* [Source data]
────
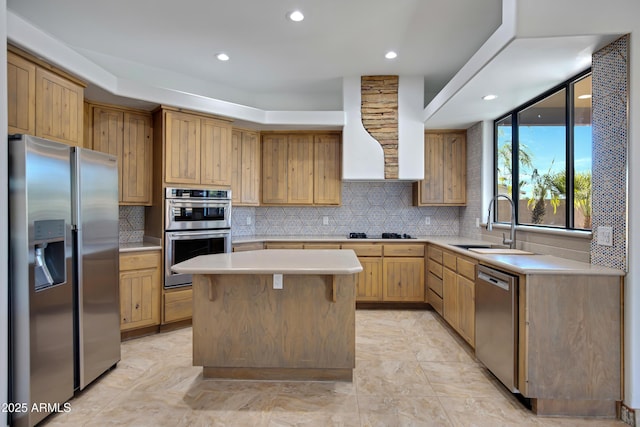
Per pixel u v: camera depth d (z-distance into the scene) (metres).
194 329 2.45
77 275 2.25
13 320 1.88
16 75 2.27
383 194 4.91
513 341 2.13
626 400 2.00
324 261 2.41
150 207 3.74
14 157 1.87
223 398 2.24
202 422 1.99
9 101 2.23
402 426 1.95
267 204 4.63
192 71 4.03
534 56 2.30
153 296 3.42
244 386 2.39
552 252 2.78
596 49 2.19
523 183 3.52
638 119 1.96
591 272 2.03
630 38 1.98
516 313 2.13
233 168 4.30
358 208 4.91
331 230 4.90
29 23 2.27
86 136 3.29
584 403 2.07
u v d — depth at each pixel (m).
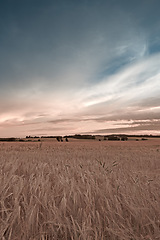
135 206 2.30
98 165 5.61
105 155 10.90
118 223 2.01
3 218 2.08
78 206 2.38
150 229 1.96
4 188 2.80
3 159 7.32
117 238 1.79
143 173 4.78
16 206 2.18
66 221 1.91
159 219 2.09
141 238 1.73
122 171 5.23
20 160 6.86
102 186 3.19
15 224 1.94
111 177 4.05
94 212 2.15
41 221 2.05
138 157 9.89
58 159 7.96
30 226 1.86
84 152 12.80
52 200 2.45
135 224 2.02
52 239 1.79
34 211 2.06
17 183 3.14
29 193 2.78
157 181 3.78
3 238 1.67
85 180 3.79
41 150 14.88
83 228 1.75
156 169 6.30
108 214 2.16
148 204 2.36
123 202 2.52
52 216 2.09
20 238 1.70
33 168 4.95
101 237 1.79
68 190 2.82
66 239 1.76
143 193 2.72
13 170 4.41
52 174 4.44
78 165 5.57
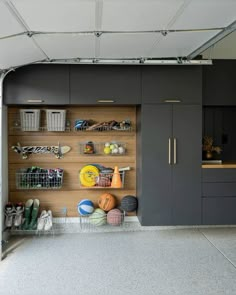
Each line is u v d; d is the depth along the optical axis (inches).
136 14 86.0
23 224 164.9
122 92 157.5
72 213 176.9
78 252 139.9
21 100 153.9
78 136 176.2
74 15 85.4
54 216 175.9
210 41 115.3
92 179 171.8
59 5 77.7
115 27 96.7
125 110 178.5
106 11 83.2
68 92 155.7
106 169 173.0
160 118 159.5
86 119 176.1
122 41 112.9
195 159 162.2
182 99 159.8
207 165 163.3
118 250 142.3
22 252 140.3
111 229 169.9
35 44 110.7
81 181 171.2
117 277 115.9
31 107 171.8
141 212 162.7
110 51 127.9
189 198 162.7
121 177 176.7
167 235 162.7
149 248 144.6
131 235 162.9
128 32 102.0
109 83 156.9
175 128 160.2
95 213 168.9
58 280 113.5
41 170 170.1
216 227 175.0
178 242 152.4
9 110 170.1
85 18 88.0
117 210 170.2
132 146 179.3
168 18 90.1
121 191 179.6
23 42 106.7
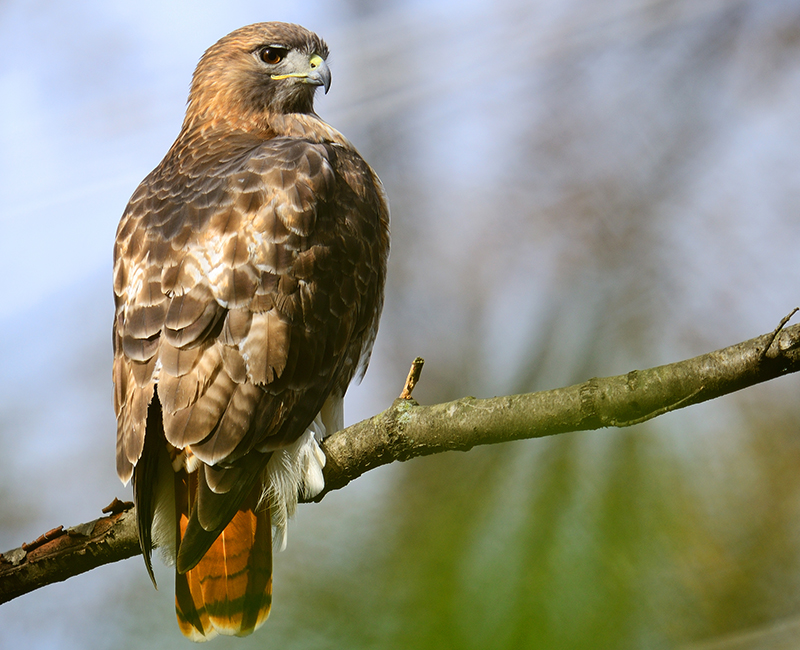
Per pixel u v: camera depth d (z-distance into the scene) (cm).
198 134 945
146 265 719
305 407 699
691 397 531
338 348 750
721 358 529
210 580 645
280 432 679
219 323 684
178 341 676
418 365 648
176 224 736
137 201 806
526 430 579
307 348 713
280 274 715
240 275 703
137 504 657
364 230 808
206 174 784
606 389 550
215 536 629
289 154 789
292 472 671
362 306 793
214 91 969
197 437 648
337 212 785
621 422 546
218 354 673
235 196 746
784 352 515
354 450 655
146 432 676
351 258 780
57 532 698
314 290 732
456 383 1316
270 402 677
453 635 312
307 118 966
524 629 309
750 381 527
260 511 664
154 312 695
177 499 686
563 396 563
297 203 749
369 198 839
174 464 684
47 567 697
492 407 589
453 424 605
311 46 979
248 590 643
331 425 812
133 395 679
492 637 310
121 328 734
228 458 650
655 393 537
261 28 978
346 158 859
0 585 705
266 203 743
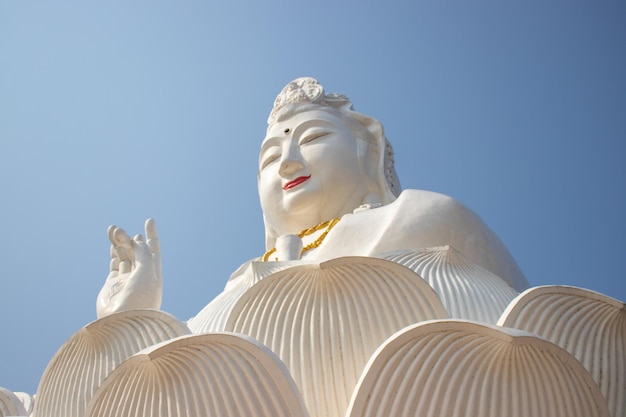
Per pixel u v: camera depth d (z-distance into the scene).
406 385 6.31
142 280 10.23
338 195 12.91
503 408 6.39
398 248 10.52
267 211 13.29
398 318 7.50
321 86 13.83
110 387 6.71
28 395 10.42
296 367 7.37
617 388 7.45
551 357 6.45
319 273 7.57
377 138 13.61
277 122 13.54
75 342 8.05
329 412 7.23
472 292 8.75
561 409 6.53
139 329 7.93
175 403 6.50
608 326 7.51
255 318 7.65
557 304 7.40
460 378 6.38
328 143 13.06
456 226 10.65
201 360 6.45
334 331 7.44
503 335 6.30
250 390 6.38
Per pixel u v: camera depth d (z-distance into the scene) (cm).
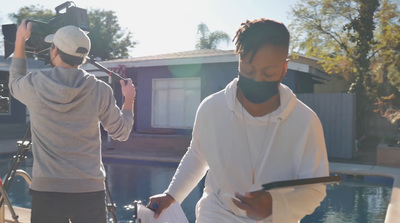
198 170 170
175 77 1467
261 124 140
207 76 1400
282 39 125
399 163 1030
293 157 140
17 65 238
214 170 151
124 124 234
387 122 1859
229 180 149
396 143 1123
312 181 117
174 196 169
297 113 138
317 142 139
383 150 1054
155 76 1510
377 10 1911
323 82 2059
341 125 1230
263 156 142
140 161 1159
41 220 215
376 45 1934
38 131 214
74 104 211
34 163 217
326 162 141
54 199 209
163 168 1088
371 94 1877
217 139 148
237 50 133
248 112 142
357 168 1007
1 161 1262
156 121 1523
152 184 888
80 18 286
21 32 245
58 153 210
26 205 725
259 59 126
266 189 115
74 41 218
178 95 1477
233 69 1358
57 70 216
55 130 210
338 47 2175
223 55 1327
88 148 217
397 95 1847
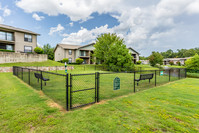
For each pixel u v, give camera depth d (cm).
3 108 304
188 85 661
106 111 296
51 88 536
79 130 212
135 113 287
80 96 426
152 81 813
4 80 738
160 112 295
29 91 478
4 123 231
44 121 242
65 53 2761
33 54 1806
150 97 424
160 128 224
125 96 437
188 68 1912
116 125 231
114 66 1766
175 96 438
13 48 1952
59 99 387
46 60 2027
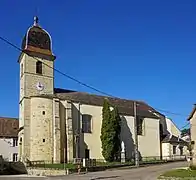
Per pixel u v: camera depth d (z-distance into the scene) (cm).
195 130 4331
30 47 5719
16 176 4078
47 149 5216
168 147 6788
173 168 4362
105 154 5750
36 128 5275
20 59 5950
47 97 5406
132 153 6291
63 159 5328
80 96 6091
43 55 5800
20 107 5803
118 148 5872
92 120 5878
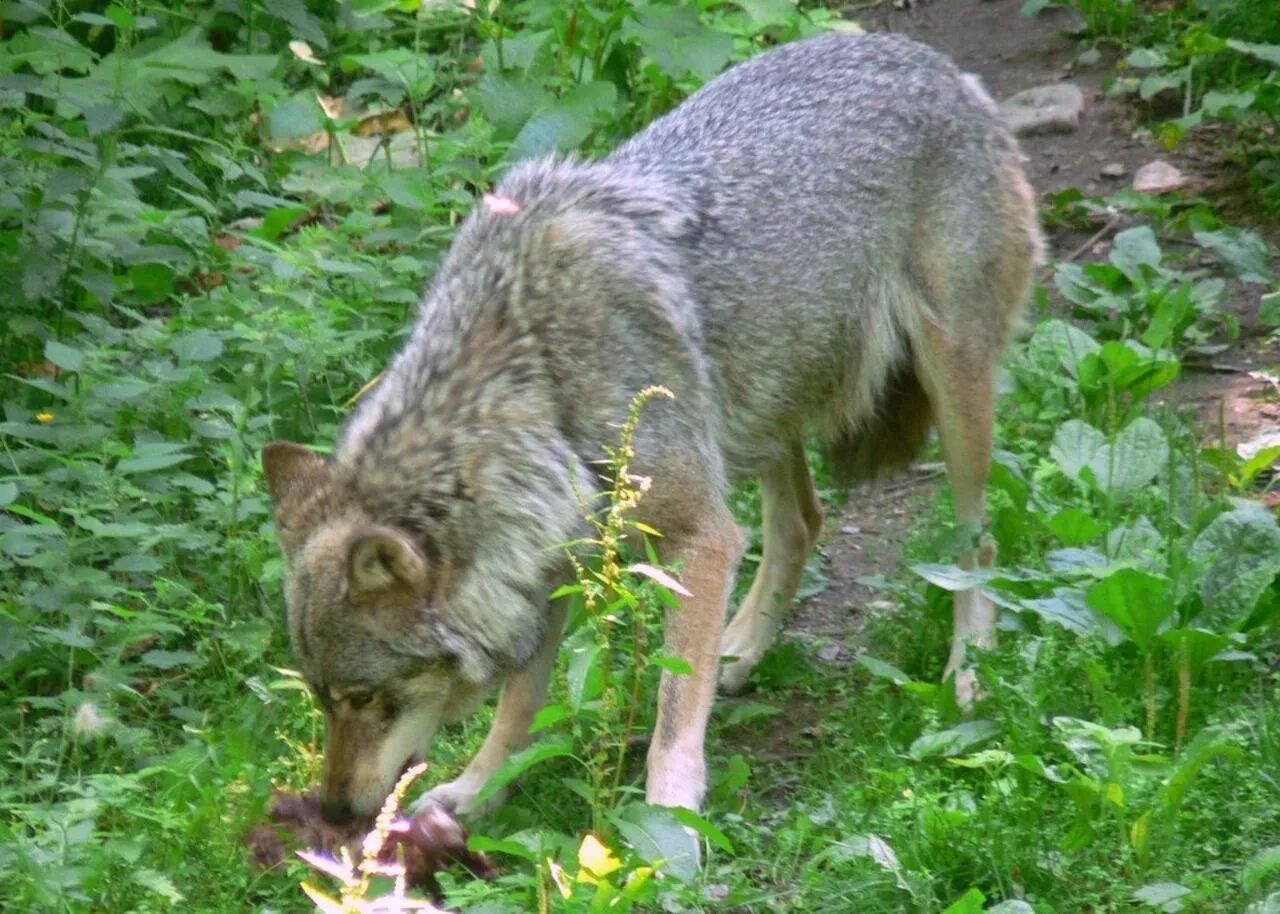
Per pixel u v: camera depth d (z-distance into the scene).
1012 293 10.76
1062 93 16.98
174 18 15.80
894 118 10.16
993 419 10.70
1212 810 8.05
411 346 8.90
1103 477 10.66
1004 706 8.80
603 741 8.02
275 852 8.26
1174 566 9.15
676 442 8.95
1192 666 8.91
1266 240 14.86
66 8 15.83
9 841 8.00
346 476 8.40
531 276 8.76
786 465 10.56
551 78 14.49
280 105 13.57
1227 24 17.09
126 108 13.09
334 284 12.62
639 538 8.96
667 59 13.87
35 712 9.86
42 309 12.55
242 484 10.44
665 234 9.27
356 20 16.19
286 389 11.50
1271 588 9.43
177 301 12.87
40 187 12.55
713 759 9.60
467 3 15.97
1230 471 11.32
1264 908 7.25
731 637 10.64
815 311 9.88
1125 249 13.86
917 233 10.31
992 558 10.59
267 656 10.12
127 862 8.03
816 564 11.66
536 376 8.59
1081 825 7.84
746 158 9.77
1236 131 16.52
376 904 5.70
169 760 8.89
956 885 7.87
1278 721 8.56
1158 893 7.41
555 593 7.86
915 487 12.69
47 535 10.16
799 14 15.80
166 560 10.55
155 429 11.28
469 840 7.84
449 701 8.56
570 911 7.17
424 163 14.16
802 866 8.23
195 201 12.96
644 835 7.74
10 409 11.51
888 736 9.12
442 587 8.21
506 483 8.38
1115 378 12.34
────
* [Activity]
Skipping the pictures, print the lines in the listing above exactly as written, starting at the line with "750 381 527" and ending at the line with "267 211 13.29", both included.

* [Exercise response]
750 381 527
260 511 664
154 312 695
177 499 686
563 396 563
297 203 749
369 198 839
174 464 684
47 567 697
492 407 589
453 424 605
311 46 979
248 590 643
331 425 812
133 395 679
492 637 310
121 328 734
228 458 650
655 393 537
261 28 978
346 158 859
0 585 705
266 203 743
Per pixel u v: camera depth d (z-distance into the scene).
406 385 6.31
142 280 10.23
338 195 12.91
503 408 6.39
398 248 10.52
267 211 13.29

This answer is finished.